I mentioned previously that I am pitching some agents in February at an event and so I decided to ask one of those agents I plan to speak with for some advice when pitching agents. While it helps to try and get the pulse of lit agents, it doesn’t necessarily guarantee success, of course. Jennie Goloboy of Red Sofa Literary responded with 3 things to keep in mind when pitching.
#1 Know that it’s not about you. Agents/editors only will take on work that reflects a need on their list. This one is new to me and, while I knew it deep down, I’d never looked at it that way. I’d always heard that “agents take projects they can also be passionate about and can sell,” but I never looked at it from the hardest end of the business spectrum–they snap up something most quickly that they’ve got all-but-sold based on their individual connections.
#2 A big don’t: don’t memorize your pitch and then say it as fast as humanly possible. Twitter can sometimes be unclear… I don’t believe she’s saying not to memorize it. She’s saying not to be wound so tightly that blow through your pitch in twenty seconds and then sit awkwardly for the next nine minutes. Relax and remember that your job as an author is to be a expert communicator, so chill out and communicate effectively. Have trouble relaxing? I’ve heard social lubricants, if that’s your thing, can take the edge off 😉 just don’t over-do it. The point is to find away to find your chill.
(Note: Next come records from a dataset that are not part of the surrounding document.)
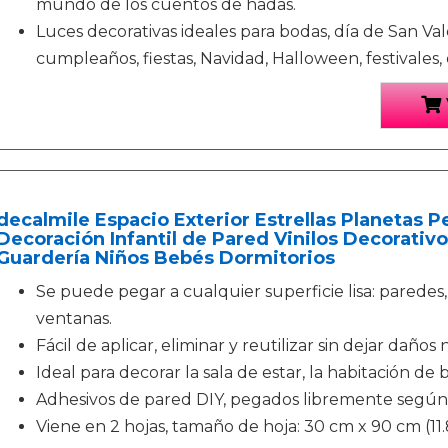
mundo de los cuentos de hadas.
Luces decorativas ideales para bodas, día de San Val
cumpleaños, fiestas, Navidad, Halloween, festivales, 
decalmile Espacio Exterior Estrellas Planetas 
Decoración Infantil de Pared Vinilos Decorativo
Guardería Niños Bebés Dormitorios
Se puede pegar a cualquier superficie lisa: paredes,
ventanas.
Fácil de aplicar, eliminar y reutilizar sin dejar daños 
Ideal para decorar la sala de estar, la habitación de b
Adhesivos de pared DIY, pegados libremente según 
Viene en 2 hojas, tamaño de hoja: 30 cm x 90 cm (11.8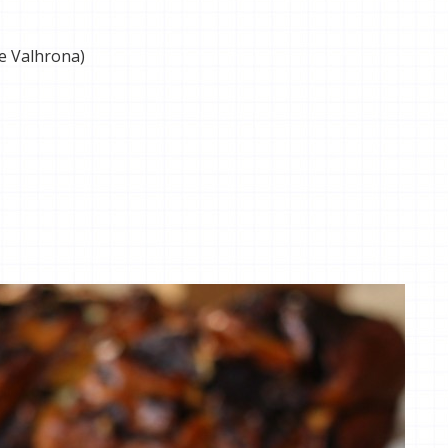
de Valhrona)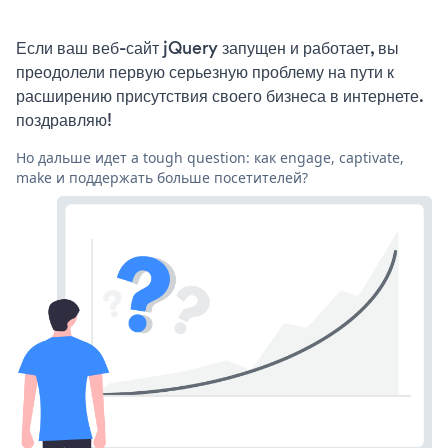
Если ваш веб-сайт jQuery запущен и работает, вы
преодолели первую серьезную проблему на пути к
расширению присутствия своего бизнеса в интернете.
поздравляю!
Но дальше идет a tough question: как engage, captivate,
make и поддержать больше посетителей?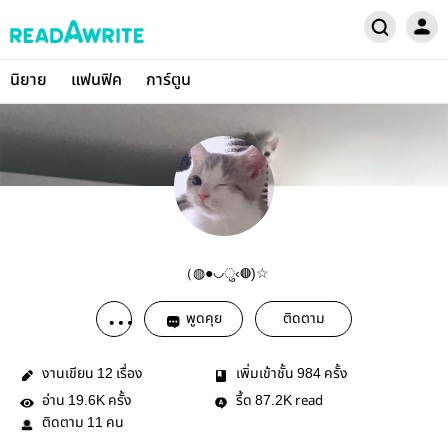
นิยาย
แฟนฟิค
การ์ตูน
（◍●◡ु‹◍)☆
พูดคุย
ติดตาม
งานเขียน
เรื่อง
เพิ่มเข้าชั้น
ครั้ง
12
984
อ่าน
ครั้ง
รี้ด
read
19.6K
87.2K
ติดตาม
คน
11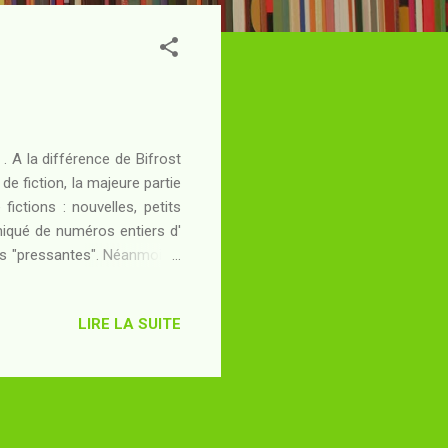
 . A la différence de Bifrost
de fiction, la majeure partie
ictions : nouvelles, petits
niqué de numéros entiers d'
us "pressantes". Néanmoins,
 intéressant de piocher dans
 le challenge... Celle-ci est
LIRE LA SUITE
, un vieil homme tranquille
nier survivant de la mission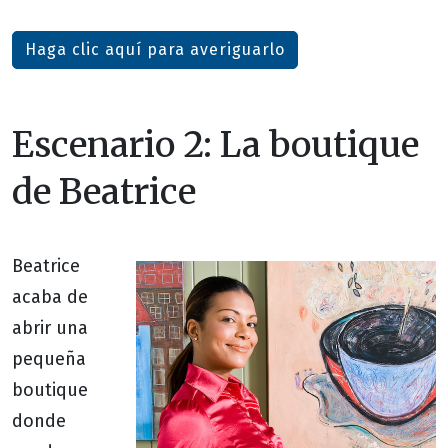
Haga clic aquí para averiguarlo
Escenario 2: La boutique
de Beatrice
Beatrice
acaba de
abrir una
pequeña
boutique
donde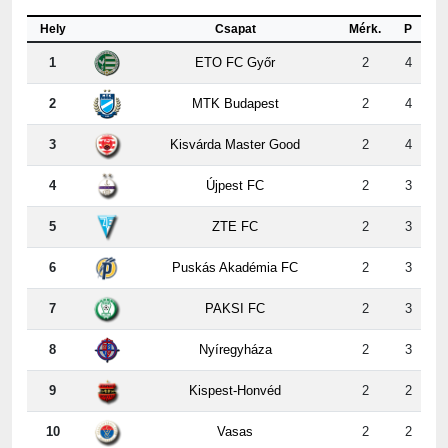
1
ETO FC Győr
2
4
2
MTK Budapest
2
4
3
Kisvárda Master Good
2
4
4
Újpest FC
2
3
5
ZTE FC
2
3
6
Puskás Akadémia FC
2
3
7
PAKSI FC
2
3
8
Nyíregyháza
2
3
9
Kispest-Honvéd
2
2
10
Vasas
2
2
11
Ferencvárosi TC
2
1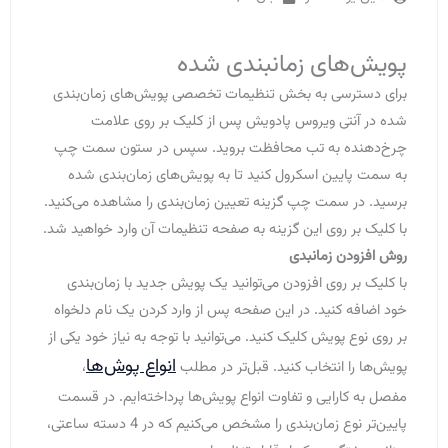
پویش‌‌های زمانبندی شده
برای دسترسی به بخش تنظیمات تخصصی پویش‌های زمان‌بندی
شده‌ در آنتی ویروس پادویش پس از کلیک بر روی علامت
چرخ‌دهنده به تب محافظت بروید. سپس در ستون سمت چپ
به سمت پایین اسکرول کنید تا به پویش‌های زمان‌بندی شده‌
برسید. در سمت چپ گزینه تعیین زمان‌بندی را مشاهده می‌کنید.
با کلیک بر روی این گزینه به صفحه تنظیمات آن وارد خواهید شد.
روش افزودن زمانبدی
با کلیک بر روی افزودن می‌توانید یک پویش جدید با زمان‌بندی
خود اضافه کنید. در این صفحه‌ پس از وارد کردن یک نام دلخواه
بر روی نوع پویش کلیک کنید. می‌‌توانید با توجه به نیاز خود یکی از
انواع پوش‌ها
پویش‌ها را انتخاب کنید. قبل‌تر در مطلب
،
مفصل به کارایی و تفاوت انواع پویش‌ها پرداخته‌ایم. در قسمت
پایین‌تر نوع زمان‌بندی را مشخص می‌کنیم که در 4 دسته ساعتی،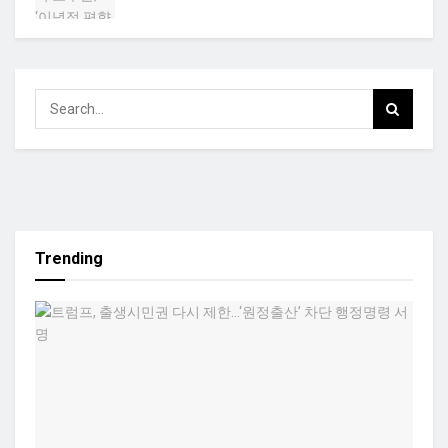
Trending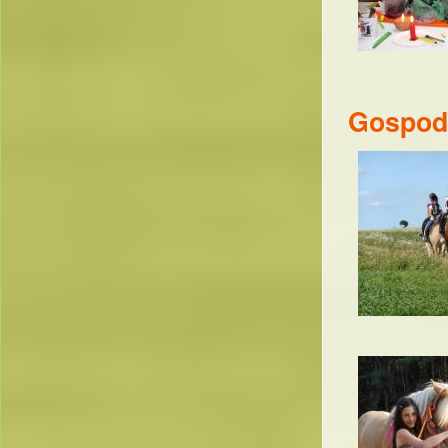
Gospoda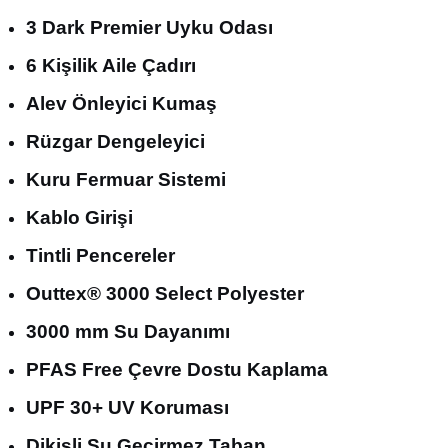
3 Dark Premier Uyku Odası
6 Kişilik Aile Çadırı
Alev Önleyici Kumaş
Rüzgar Dengeleyici
Kuru Fermuar Sistemi
Kablo Girişi
Tintli Pencereler
Outtex® 3000 Select Polyester
3000 mm Su Dayanımı
PFAS Free Çevre Dostu Kaplama
UPF 30+ UV Koruması
Dikişli Su Geçirmez Taban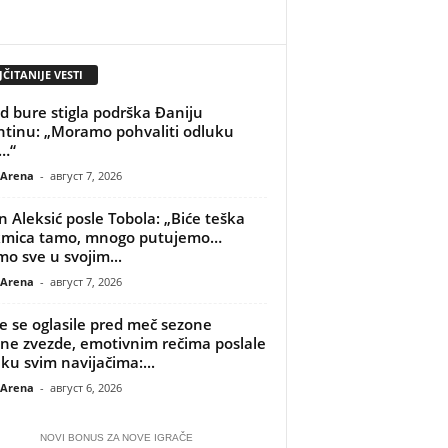
ČITANIJE VESTI
d bure stigla podrška Đaniju
ntinu: „Moramo pohvaliti odluku
…“
 Arena
-
август 7, 2026
n Aleksić posle Tobola: „Biće teška
kmica tamo, mnogo putujemo…
o sve u svojim...
 Arena
-
август 7, 2026
je se oglasile pred meč sezone
ne zvezde, emotivnim rečima poslale
ku svim navijačima:...
 Arena
-
август 6, 2026
NOVI BONUS ZA NOVE IGRAČE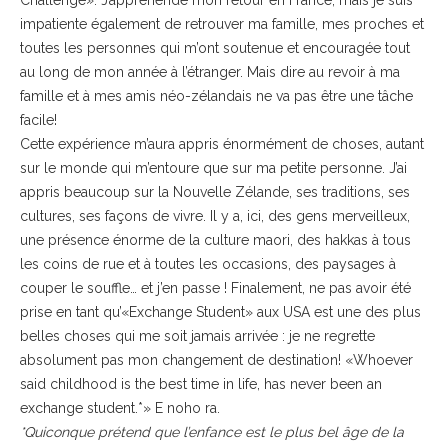
Challenge». J’appréhende mon retour en France, mais je suis
impatiente également de retrouver ma famille, mes proches et
toutes les personnes qui m’ont soutenue et encouragée tout
au long de mon année à l’étranger. Mais dire au revoir à ma
famille et à mes amis néo-zélandais ne va pas être une tâche
facile!
Cette expérience m’aura appris énormément de choses, autant
sur le monde qui m’entoure que sur ma petite personne. J’ai
appris beaucoup sur la Nouvelle Zélande, ses traditions, ses
cultures, ses façons de vivre. Il y a, ici, des gens merveilleux,
une présence énorme de la culture maori, des hakkas à tous
les coins de rue et à toutes les occasions, des paysages à
couper le souffle… et j’en passe ! Finalement, ne pas avoir été
prise en tant qu’«Exchange Student» aux USA est une des plus
belles choses qui me soit jamais arrivée : je ne regrette
absolument pas mon changement de destination! «Whoever
said childhood is the best time in life, has never been an
exchange student.*» E noho ra.
*
Quiconque prétend que l’enfance est le plus bel âge de la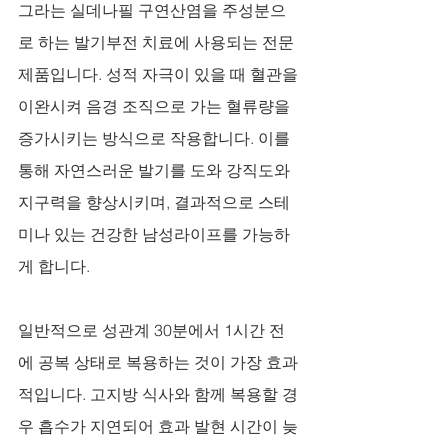
그라는 실데나필 구연산염을 주성분으
로 하는 발기부전 치료에 사용되는 전문 
제품입니다. 성적 자극이 있을 때 혈관을 
이완시켜 음경 조직으로 가는 혈류량을 
증가시키는 방식으로 작용합니다. 이를 
통해 자연스러운 발기를 도와 강직도와 
지구력을 향상시키며, 결과적으로 스테
미나 있는 건강한 남성라이프를 가능하
게 합니다. 
일반적으로 성관계 30분에서 1시간 전
에 공복 상태로 복용하는 것이 가장 효과
적입니다. 고지방 식사와 함께 복용할 경
우 흡수가 지연되어 효과 발현 시간이 늦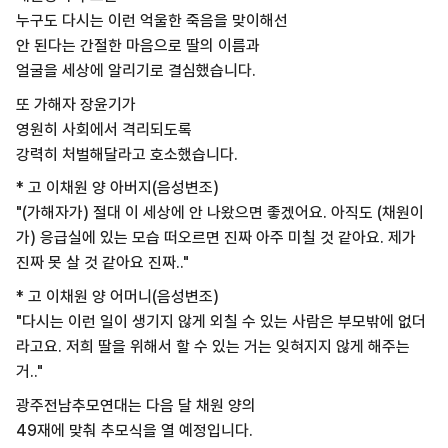
누구도 다시는 이런 억울한 죽음을 맞이해선
안 된다는 간절한 마음으로 딸의 이름과
얼굴을 세상에 알리기로 결심했습니다.
또 가해자 장윤기가
영원히 사회에서 격리되도록
강력히 처벌해달라고 호소했습니다.
* 고 이채원 양 아버지(음성변조)
"(가해자가) 절대 이 세상에 안 나왔으면 좋겠어요. 아직도 (채원이
가) 응급실에 있는 모습 떠오르면 진짜 아주 미칠 것 같아요. 제가
진짜 못 살 것 같아요 진짜.."
* 고 이채원 양 어머니(음성변조)
"다시는 이런 일이 생기지 않게 외칠 수 있는 사람은 부모밖에 없더
라고요. 저희 딸을 위해서 할 수 있는 거는 잊혀지지 않게 해주는
거.."
광주전남추모연대는 다음 달 채원 양의
49재에 맞춰 추모식을 열 예정입니다.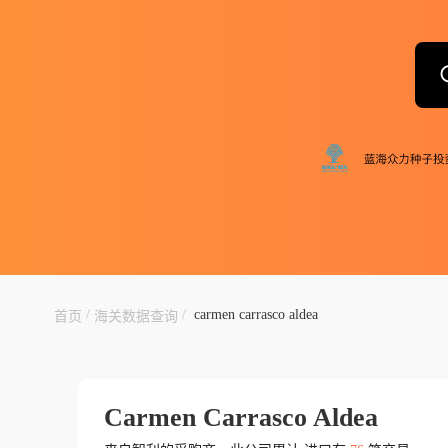
/
/
carmen carrasco aldea
首页
海关数据查询
Carmen Carrasco Aldea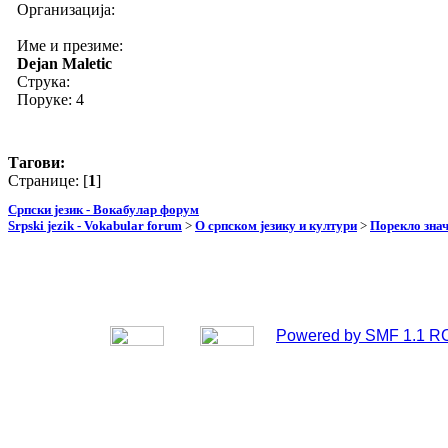
Организација:
Име и презиме:
Dejan Maletic
Струка:
Поруке: 4
Тагови:
Странице: [
1
]
Српски језик - Вокабулар форум
Srpski jezik - Vokabular forum
>
О српском језику и култури
>
Порекло зна
Powered by SMF 1.1 R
#3 If they don’t take your project, ask if they have any advice for you. Use that time! I’ve done this. Remember that you paid for a block of time to pitch (at least that is the norm at most writer’s conferences). Use it wisely. You’ve essentially hired an agent for a 10-15 minute block for feedback. It’s not a lot of time and they will have limited exposure, but they can give insight to your hook, layout, tightness of writing, and whether or not there is a current demand for the kind of story you have written.